Flashes of the movie this could’ve been.
A scene where the Bride watches herself become a symbol to other women has visual intelligence that the film mostly squanders by having characters explain it in dialogue. Sandy Powell’s costuming is extraordinary throughout, particularly the Bride’s burnt-orange puffed-sleeve dress, which does more characterization work than most of the screenplay.
But these are set-pieces, not scenes. They don’t assemble or build toward anything of gritty substance. The film lurches between them with the structural logic of a mood playlist rather than a drama.

I keep thinking about what The Bride! might have been as a truly strange, smaller film. Something in the neighborhood of American Gods or Gunpowder Milkshake or even early-season Penny Dreadful, works that understood how to let female monstrousness breathe without turning it into a position paper.
The scale of this film — reportedly $80 to $100 million — seems to have worked against it in ways that had nothing to do with the studio interference Gyllenhaal has publicly described. After all, big budgets demand legibility. The Bride! isn’t a film that cares about legibility. This is a mismatch from which the film simply never recovers.
A symbol instead of a person.
There is also something worth naming about the film’s relationship to its own feminist politics. The Bride’s arc from murdered woman to liberated symbol inspiring mass revolt would be moving if the film had spent any time making her feel like a person rather than a podium.
The Bride of Frankenstein has always been compelling precisely because she barely exists, because she is pure negation and raw symbolism. Gyllenhaal wants to give her a voice, which is a meaningful impulse. But what she gives her, in practice, is a position. And positions, unlike people, are impossible to love.

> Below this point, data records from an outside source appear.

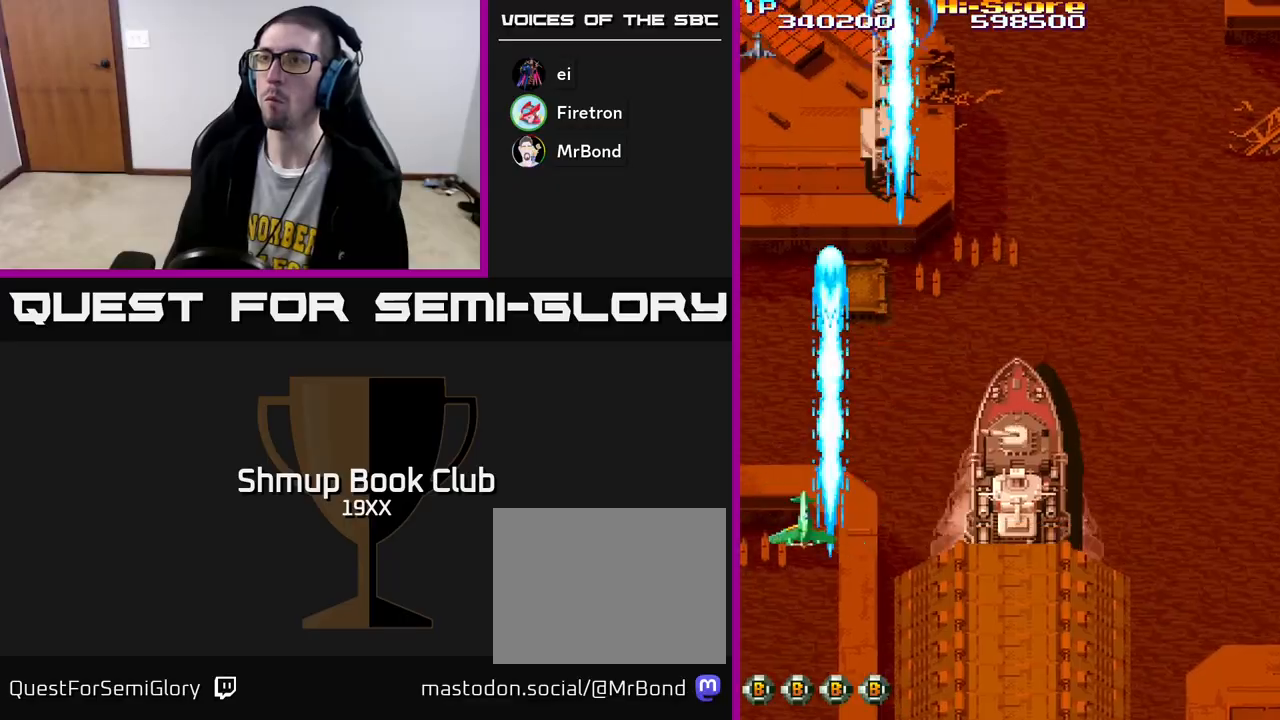
{"buttons": ["A", "R2", "DPAD_RIGHT"], "left_stick": "center", "right_stick": "center", "events": [[17, "DPAD_DOWN", "up"], [100, "DPAD_UP", "down"], [167, "DPAD_RIGHT", "up"], [283, "A", "down"], [417, "DPAD_RIGHT", "down"], [417, "DPAD_UP", "up"]]}
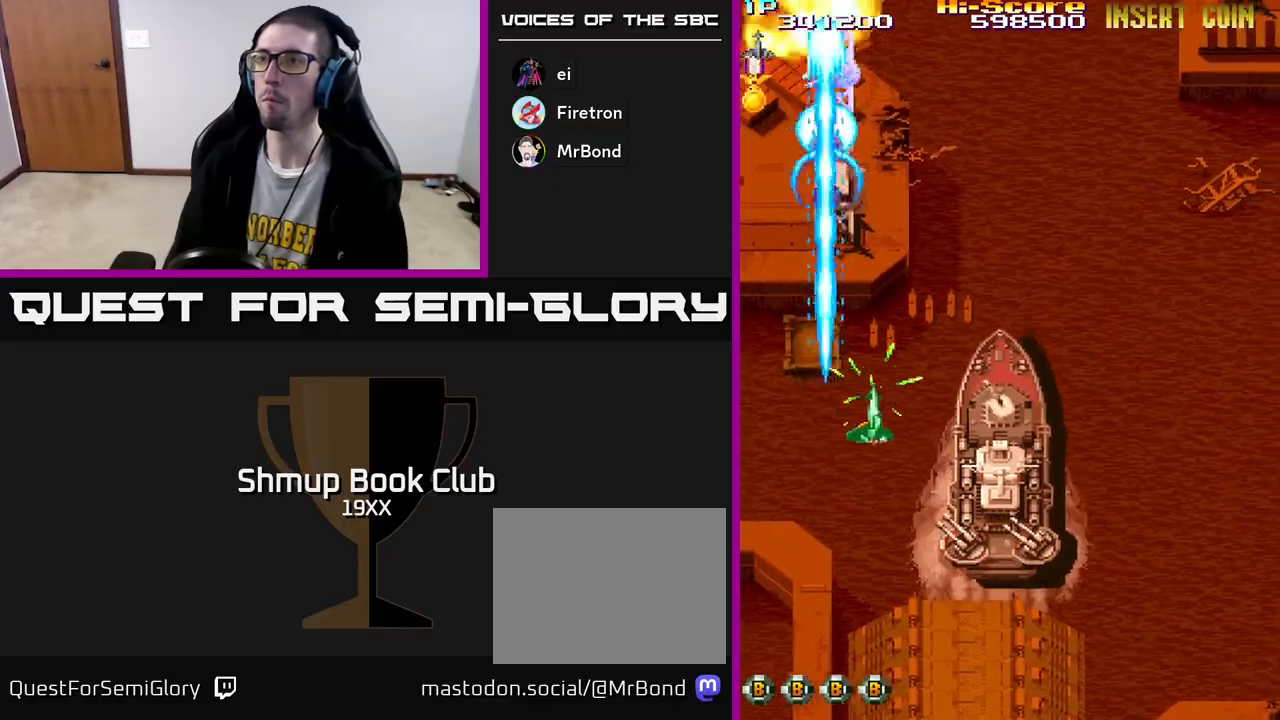
{"buttons": ["R2", "DPAD_UP", "DPAD_RIGHT"], "left_stick": "center", "right_stick": "center", "events": [[50, "DPAD_DOWN", "down"], [317, "A", "up"], [367, "DPAD_DOWN", "up"], [417, "DPAD_UP", "down"]]}
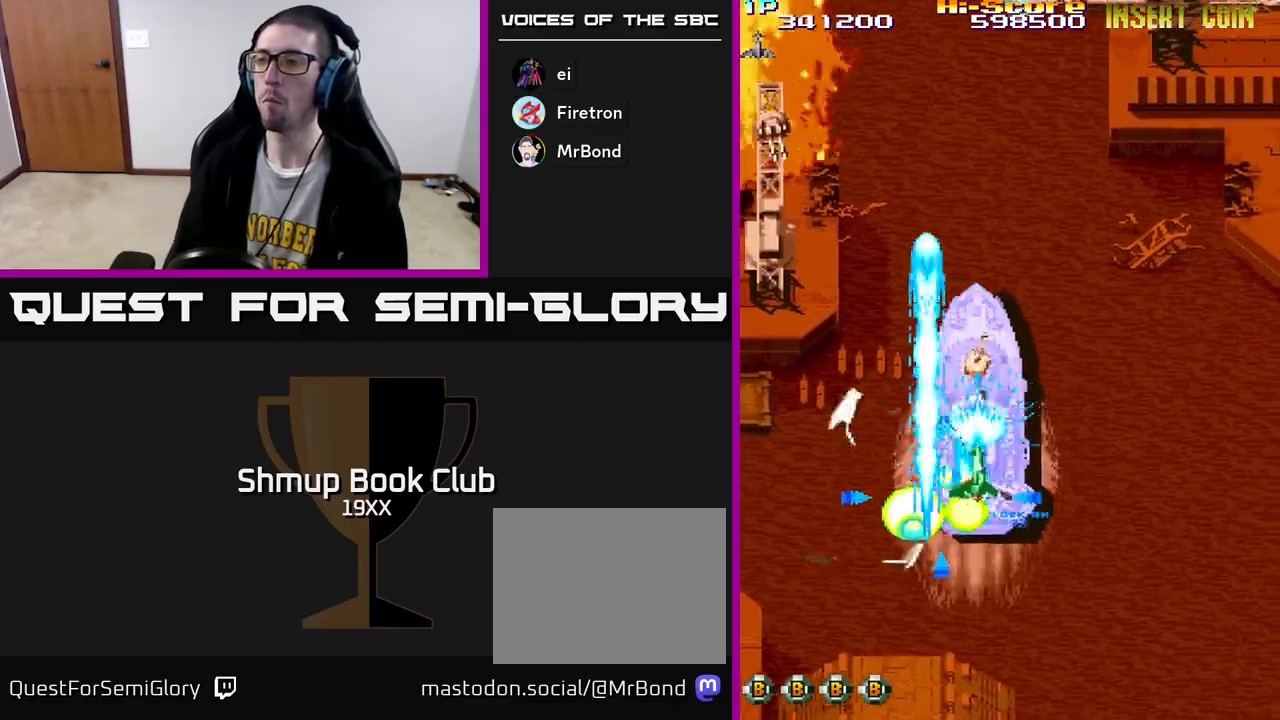
{"buttons": ["R2", "DPAD_DOWN", "DPAD_RIGHT"], "left_stick": "center", "right_stick": "center", "events": [[133, "DPAD_RIGHT", "up"], [167, "DPAD_LEFT", "down"], [183, "DPAD_UP", "up"], [300, "DPAD_DOWN", "down"], [300, "DPAD_LEFT", "up"], [317, "DPAD_RIGHT", "down"], [333, "DPAD_DOWN", "up"], [433, "DPAD_DOWN", "down"]]}
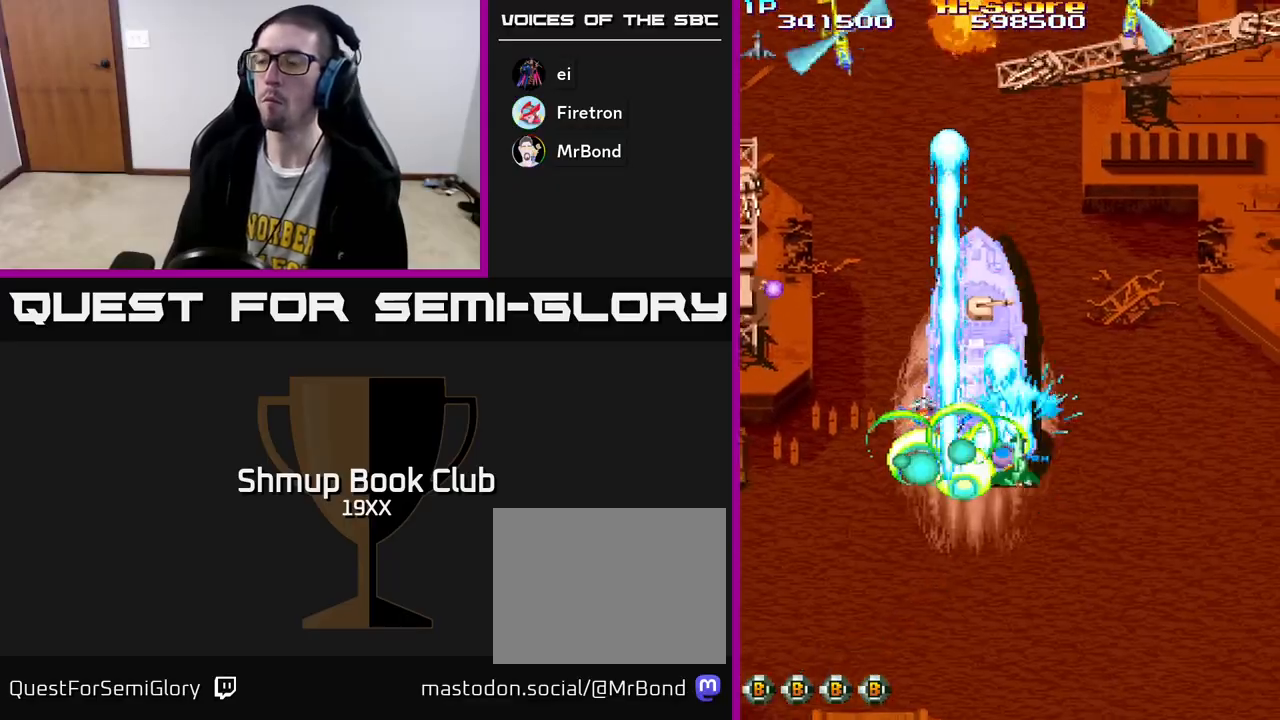
{"buttons": ["R2", "DPAD_UP", "DPAD_LEFT"], "left_stick": "center", "right_stick": "center", "events": [[33, "DPAD_RIGHT", "up"], [100, "DPAD_LEFT", "down"], [167, "DPAD_DOWN", "up"], [300, "DPAD_UP", "down"], [333, "DPAD_LEFT", "up"], [433, "DPAD_LEFT", "down"]]}
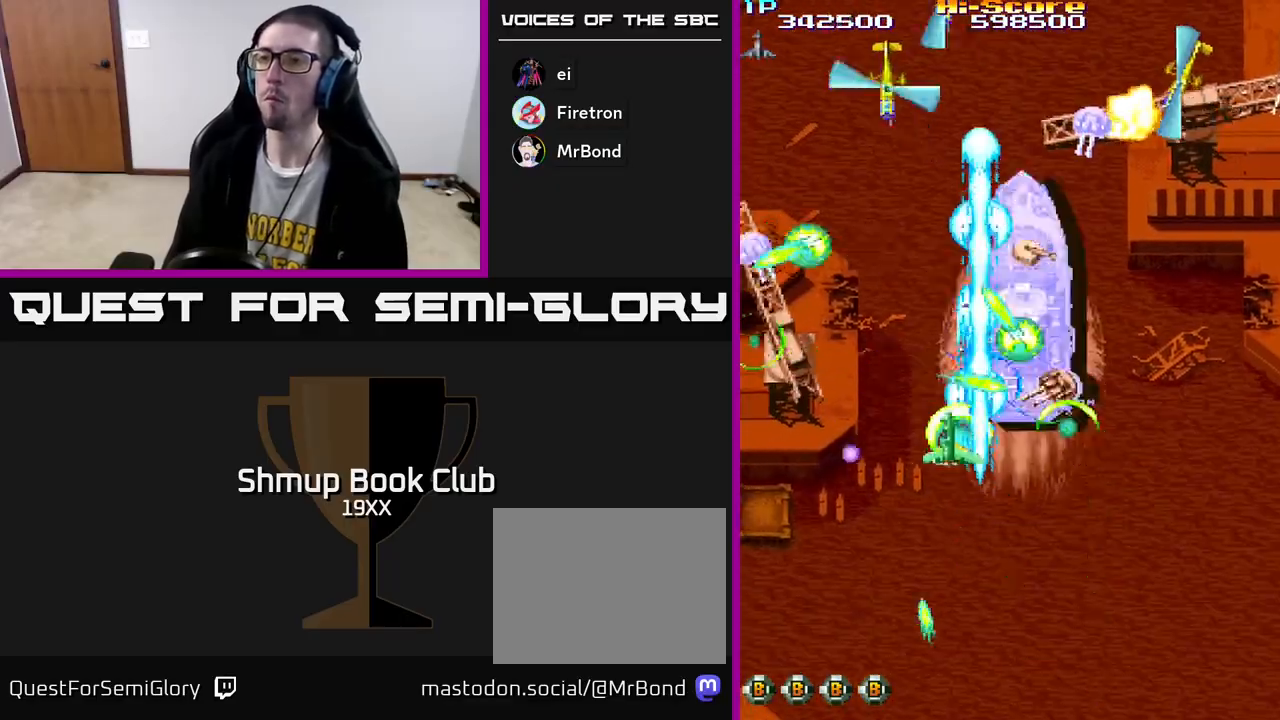
{"buttons": ["R2", "DPAD_LEFT"], "left_stick": "center", "right_stick": "center", "events": [[117, "DPAD_UP", "up"]]}
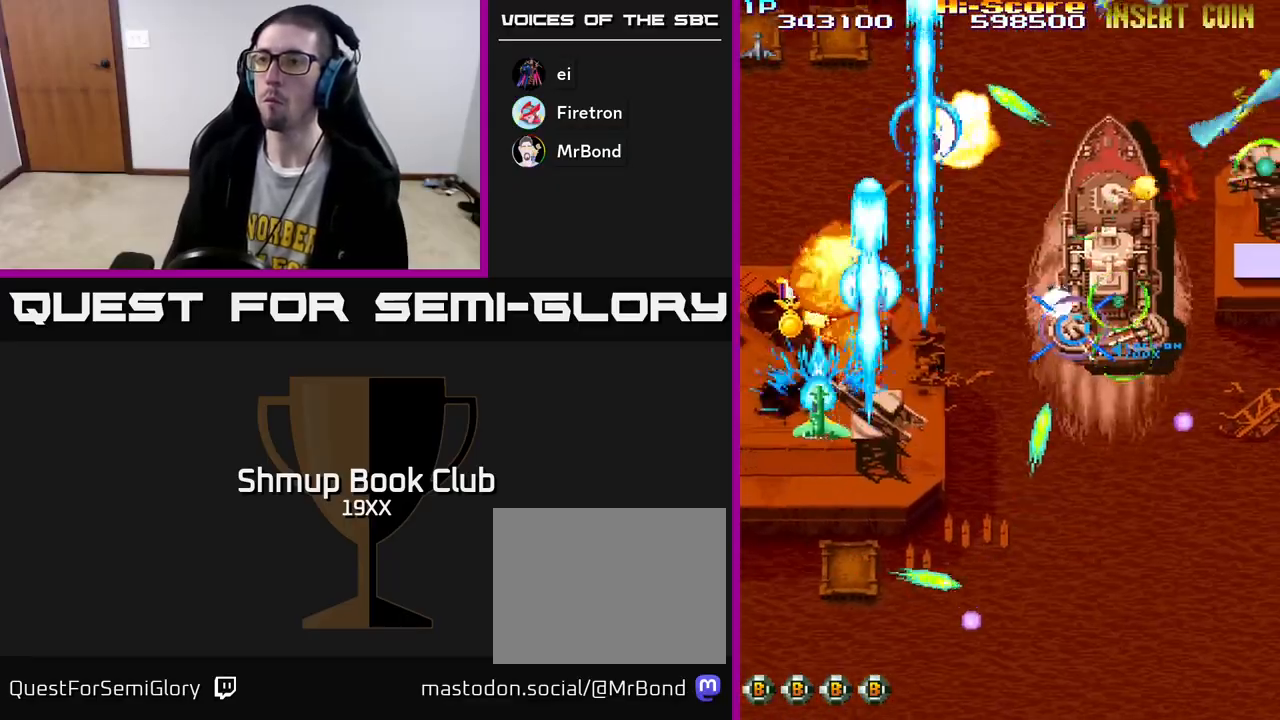
{"buttons": ["R2", "DPAD_DOWN", "DPAD_RIGHT"], "left_stick": "center", "right_stick": "center", "events": [[67, "DPAD_UP", "down"], [150, "DPAD_LEFT", "up"], [183, "DPAD_LEFT", "down"], [200, "DPAD_LEFT", "up"], [283, "DPAD_RIGHT", "down"], [350, "DPAD_UP", "up"], [383, "DPAD_DOWN", "down"]]}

The film ends — I won’t say how, exactly — in a way that suggests Gyllenhaal confused the Bride’s liberation with the audience’s. We haven’t been held captive. We’ve been lectured at for two hours by a film that thinks its conviction is sufficient substitute for its craft.

The bottom line.
The Bride! will find its fierce defenders, and some of those defenses will be absolutely legitimate. It is not a boring film. It is never less than visually committed, and there are worse ways to spend two hours than watching Jessie Buckley and Christian Bale orbit each other through a gorgeous, expressionist Americana by way of Gotham City. Gyllenhaal is clearly a filmmaker of genuine instinct and vision. The Lost Daughter remains evidence of what she can do when the scale matches the material.
But this film, in the form it exists in — compromised or not, director’s cut or not — is a failure of a specific and somewhat heartbreaking kind. It is the failure of a filmmaker who had too much to say and too few tools, in this particular movie, to say any of it. The monster assembled from disparate parts could not shock itself to life.
Here comes the motherfucking bride. She deserved a better movie.